I am excited/trepidatious to jump on the KonMarie method bandwagon and get to tidying up. Unless you've been living under a rock made of your own petrified clutter, you've probably heard of Japanese tidying expert Marie Kondo's The Life-Changing Magic of Tidying Up.

His and hers folded shirts. I took these pics today, 10 days out, and did not tidy at all to take them.
I didn't take "before" pictures because we all know what a ridiculously full closet/cupboard/drawer looks like

Her book is based on the inspiringly simple concept that you should only be surrounded by things that bring you joy. Once one has disposed of everything that does not fit this qualification (presumably at least half your earthly belongings) the remainder will easily fit, folded to Kondo's exacting specifications, into your available storage.

Doing this purge all at once, Kondo posits, will result in such a dramatic change that you will simply never go back.

Kondo obviously does not have kids. 

Still, her concepts are fresh and inspirational and we have committed to them, and I plan to share my journey with you as we go, KonMarie-ing our life.

This is now all of our clothes, all seasons, minus what lives in the dresser.  Not bad, I think

The first installment occurred over Memorial Day weekend and we managed to sort through all of our non-kid clothing, shoes, outerwear, and kitchen. We put our hands upon each and every item, asked ourselves if it gave us joy, thanked the losers and sent them on their way. 

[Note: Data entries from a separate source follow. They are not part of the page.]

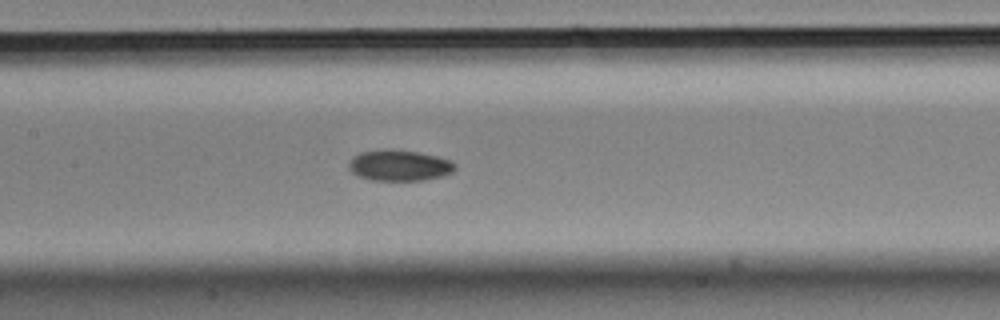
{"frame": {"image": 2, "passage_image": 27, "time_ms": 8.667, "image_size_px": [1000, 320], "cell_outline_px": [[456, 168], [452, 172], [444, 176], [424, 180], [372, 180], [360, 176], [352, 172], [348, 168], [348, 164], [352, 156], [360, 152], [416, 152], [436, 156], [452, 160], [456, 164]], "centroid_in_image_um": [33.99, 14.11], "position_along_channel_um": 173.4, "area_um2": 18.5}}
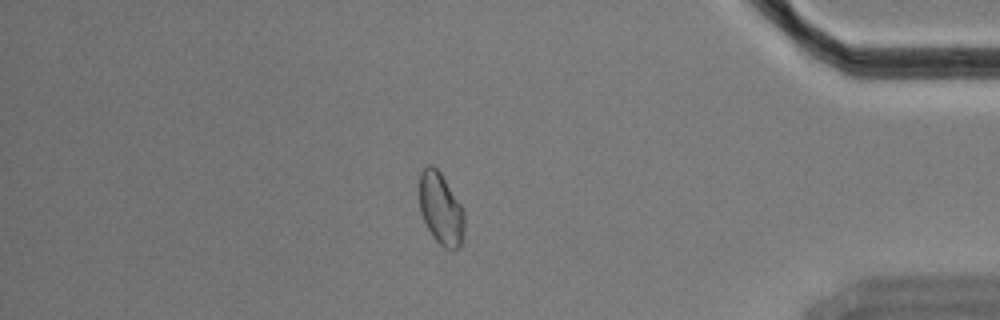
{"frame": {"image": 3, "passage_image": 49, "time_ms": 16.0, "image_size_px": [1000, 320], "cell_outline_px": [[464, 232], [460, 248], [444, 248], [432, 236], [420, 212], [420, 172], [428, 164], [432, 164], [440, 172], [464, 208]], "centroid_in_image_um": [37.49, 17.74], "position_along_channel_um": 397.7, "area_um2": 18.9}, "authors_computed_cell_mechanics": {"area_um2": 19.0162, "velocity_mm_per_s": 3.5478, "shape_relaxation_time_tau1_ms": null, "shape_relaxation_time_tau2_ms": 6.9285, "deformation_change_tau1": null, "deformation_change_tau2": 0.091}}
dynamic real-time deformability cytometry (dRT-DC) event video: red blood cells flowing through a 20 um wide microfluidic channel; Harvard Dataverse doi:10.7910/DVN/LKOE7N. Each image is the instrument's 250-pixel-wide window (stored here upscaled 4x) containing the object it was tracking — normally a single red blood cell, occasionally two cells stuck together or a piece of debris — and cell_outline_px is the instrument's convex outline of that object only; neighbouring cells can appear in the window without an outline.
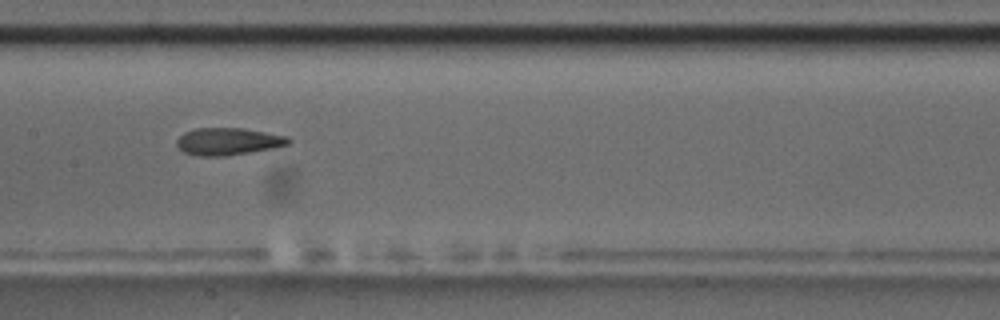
{"species": "common noctule bat (a hibernating species)", "species_latin": "Nyctalus noctula", "temperature_condition": "room temperature", "stored_images_in_passage": 9, "camera_frame_rate_fps": 3000, "um_per_image_px": 0.085, "animal": {"sex": "male", "body_mass_g": 17.5, "forearm_length_mm": 52.3}, "frame": {"image": 1, "passage_image": 8, "time_ms": 8.667, "image_size_px": [1000, 320], "cell_outline_px": [[292, 140], [288, 144], [272, 148], [224, 156], [200, 156], [184, 152], [176, 144], [176, 140], [184, 132], [196, 128], [244, 128], [288, 136]], "centroid_in_image_um": [19.39, 12.01], "position_along_channel_um": 188.0, "area_um2": 17.63}}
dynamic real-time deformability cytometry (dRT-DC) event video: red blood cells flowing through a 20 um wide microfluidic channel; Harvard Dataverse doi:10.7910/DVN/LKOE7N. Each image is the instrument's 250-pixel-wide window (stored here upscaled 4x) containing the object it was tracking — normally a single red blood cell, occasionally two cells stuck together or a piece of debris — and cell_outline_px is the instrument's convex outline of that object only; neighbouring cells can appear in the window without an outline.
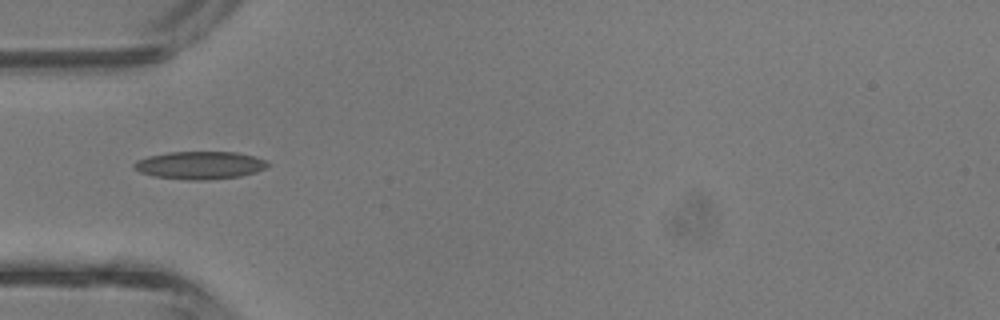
{"species": "common noctule bat (a hibernating species)", "species_latin": "Nyctalus noctula", "temperature_condition": "room temperature", "stored_images_in_passage": 1, "camera_frame_rate_fps": 3000, "um_per_image_px": 0.085, "animal": {"sex": "male", "body_mass_g": 13.3}, "frame": {"image": 1, "passage_image": 1, "time_ms": 0.0, "image_size_px": [1000, 320], "cell_outline_px": [[268, 168], [256, 172], [240, 176], [204, 180], [188, 180], [152, 176], [140, 172], [132, 168], [132, 164], [136, 160], [148, 156], [168, 152], [236, 152], [252, 156], [264, 160], [268, 164]], "centroid_in_image_um": [16.94, 14.05], "position_along_channel_um": 68.1, "area_um2": 21.68}}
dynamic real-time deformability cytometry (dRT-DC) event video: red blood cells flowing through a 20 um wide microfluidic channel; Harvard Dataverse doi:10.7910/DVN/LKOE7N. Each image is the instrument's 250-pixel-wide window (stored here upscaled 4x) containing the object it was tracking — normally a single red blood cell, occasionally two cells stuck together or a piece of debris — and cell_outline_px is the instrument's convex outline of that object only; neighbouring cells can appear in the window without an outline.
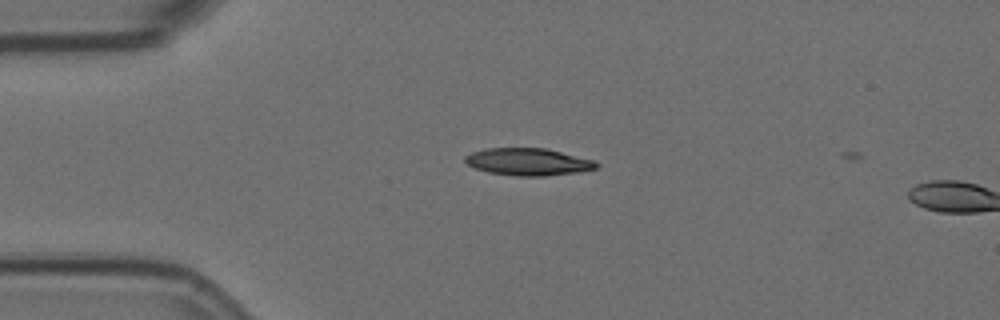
{"species": "Egyptian fruit bat (a non-hibernating species)", "species_latin": "Rousettus aegyptiacus", "temperature_condition": "room temperature", "stored_images_in_passage": 6, "camera_frame_rate_fps": 3000, "um_per_image_px": 0.085, "animal": {"sex": "female"}, "frame": {"image": 1, "passage_image": 4, "time_ms": 1.0, "image_size_px": [1000, 320], "cell_outline_px": [[600, 164], [596, 168], [580, 172], [544, 176], [516, 176], [488, 172], [476, 168], [468, 164], [464, 160], [464, 156], [472, 152], [484, 148], [544, 148], [596, 160]], "centroid_in_image_um": [44.91, 13.75], "position_along_channel_um": 40.1, "area_um2": 20.92}}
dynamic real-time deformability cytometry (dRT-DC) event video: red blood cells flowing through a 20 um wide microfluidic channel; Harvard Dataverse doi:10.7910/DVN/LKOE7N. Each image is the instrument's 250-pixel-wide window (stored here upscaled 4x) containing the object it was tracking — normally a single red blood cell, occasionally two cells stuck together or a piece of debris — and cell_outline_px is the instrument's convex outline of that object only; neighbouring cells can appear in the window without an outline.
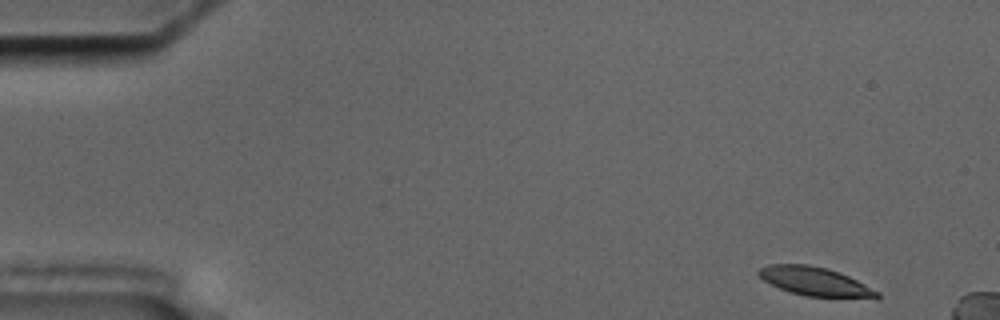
{"species": "common noctule bat (a hibernating species)", "species_latin": "Nyctalus noctula", "temperature_condition": "cold", "stored_images_in_passage": 9, "camera_frame_rate_fps": 3000, "um_per_image_px": 0.085, "animal": {"sex": "male", "body_mass_g": 17.5, "forearm_length_mm": 52.3}, "frame": {"image": 1, "passage_image": 1, "time_ms": 0.0, "image_size_px": [1000, 320], "cell_outline_px": [[880, 296], [876, 300], [804, 296], [780, 288], [764, 280], [756, 272], [760, 268], [768, 264], [808, 264], [828, 268], [848, 276], [880, 292]], "centroid_in_image_um": [69.36, 23.95], "position_along_channel_um": 15.6, "area_um2": 20.17}}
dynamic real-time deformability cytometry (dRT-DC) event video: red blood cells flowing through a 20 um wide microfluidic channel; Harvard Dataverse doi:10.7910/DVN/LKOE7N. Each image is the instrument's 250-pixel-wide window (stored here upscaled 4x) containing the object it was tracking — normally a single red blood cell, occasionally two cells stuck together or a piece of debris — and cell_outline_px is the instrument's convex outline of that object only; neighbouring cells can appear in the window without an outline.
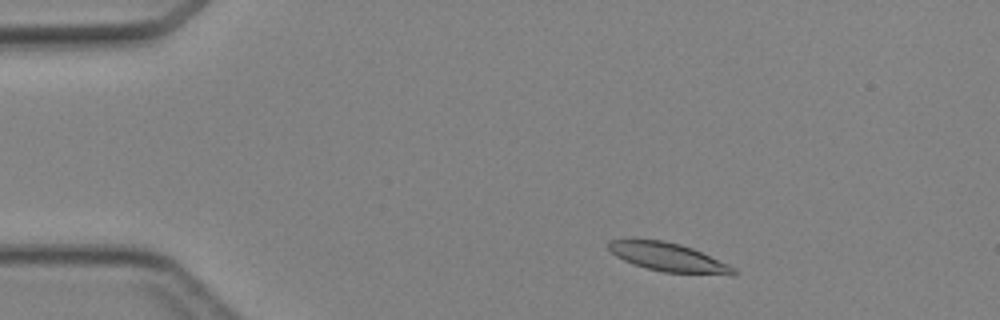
{"species": "Egyptian fruit bat (a non-hibernating species)", "species_latin": "Rousettus aegyptiacus", "temperature_condition": "cold", "stored_images_in_passage": 42, "camera_frame_rate_fps": 3000, "um_per_image_px": 0.085, "animal": {"sex": "female"}, "frame": {"image": 1, "passage_image": 4, "time_ms": 1.0, "image_size_px": [1000, 320], "cell_outline_px": [[736, 276], [732, 276], [664, 272], [648, 268], [624, 260], [616, 256], [608, 248], [608, 240], [664, 240], [680, 244], [692, 248], [728, 264], [736, 268]], "centroid_in_image_um": [56.89, 21.89], "position_along_channel_um": 28.1, "area_um2": 20.69}}
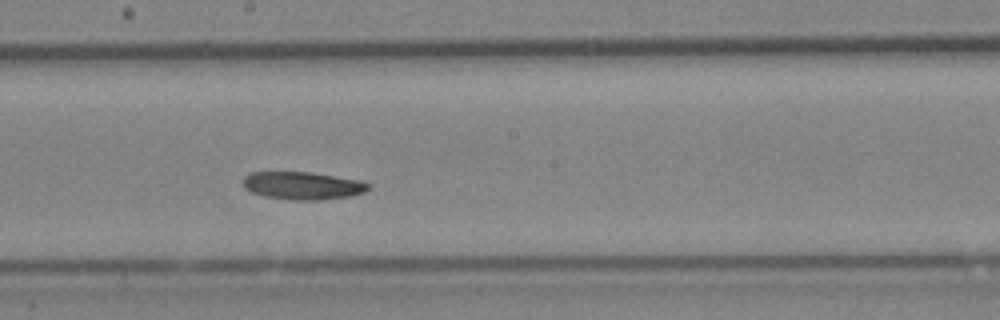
{"frame": {"image": 2, "passage_image": 22, "time_ms": 7.0, "image_size_px": [1000, 320], "cell_outline_px": [[372, 184], [364, 192], [352, 196], [320, 200], [292, 200], [264, 196], [252, 192], [244, 188], [244, 176], [252, 172], [312, 172], [360, 180]], "centroid_in_image_um": [25.75, 15.78], "position_along_channel_um": 222.4, "area_um2": 20.35}}
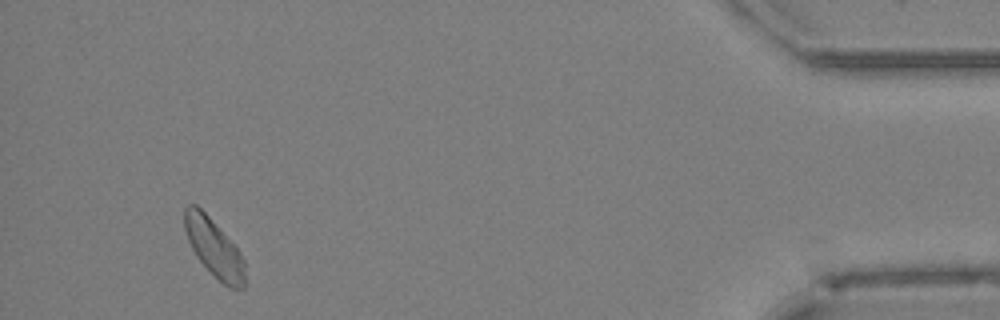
{"frame": {"image": 3, "passage_image": 40, "time_ms": 13.0, "image_size_px": [1000, 320], "cell_outline_px": [[244, 288], [232, 288], [224, 284], [196, 256], [188, 240], [184, 228], [184, 208], [188, 204], [196, 204], [208, 216], [240, 252], [244, 260]], "centroid_in_image_um": [18.17, 21.04], "position_along_channel_um": 417.0, "area_um2": 19.77}}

Sophie then removed the items from the outbox, declared that they did indeed give HER joy, put them on or otherwise spread them throughout the house, and whined constantly throughout. Also every item and drawer in my kitchen got washed and sanitized and mouse traps were set at possible mouse turd sources.

We bickered, made a mess, and donated over 20 paper grocery bags full, plus sold $226 of stuff on ebay.

Waiting for Purple Heart pickup

Despite all the unpleasantness, I must say that my kitchen and closets feel light and airy, like a show home, and my beautifully folded drawers give me inexplicable joy.

So airy! So sparse!


Truly the biggest gift was the empowerment I felt discarding things I made myself. I've never before been able to pass on my handmade "babies", but I threw them in with all of my other clothes and measured them against the same yardstick: did I love the color, cut, and fit? Did I reach for them often? Did it give me a spark of joy to hold them in my hands?

Things that didn't make the cut were so much easier to part with after I thanked them, per Kondo's instructions. Crazy  though it may be, I held these objects from my past and said out loud, "thank you for teaching me about bias binding. Thank you for showing me what is not a great length on me. Thank you for being fun the make. Thank you for being almost right. Thank you for being a benchmark of my progress."

My skills have progressed, my taste has sharpened. As a seamstress, I am perhaps even more ruthless than the average tidyer about clothes whose fit or comfort misses the mark, and, rather than pang me with grief, getting rid of past projects actually made me excited to fill my now-spacious closet with me-mades that simply thrill

Friends, tell me: can you get rid of the makes that miss the mark???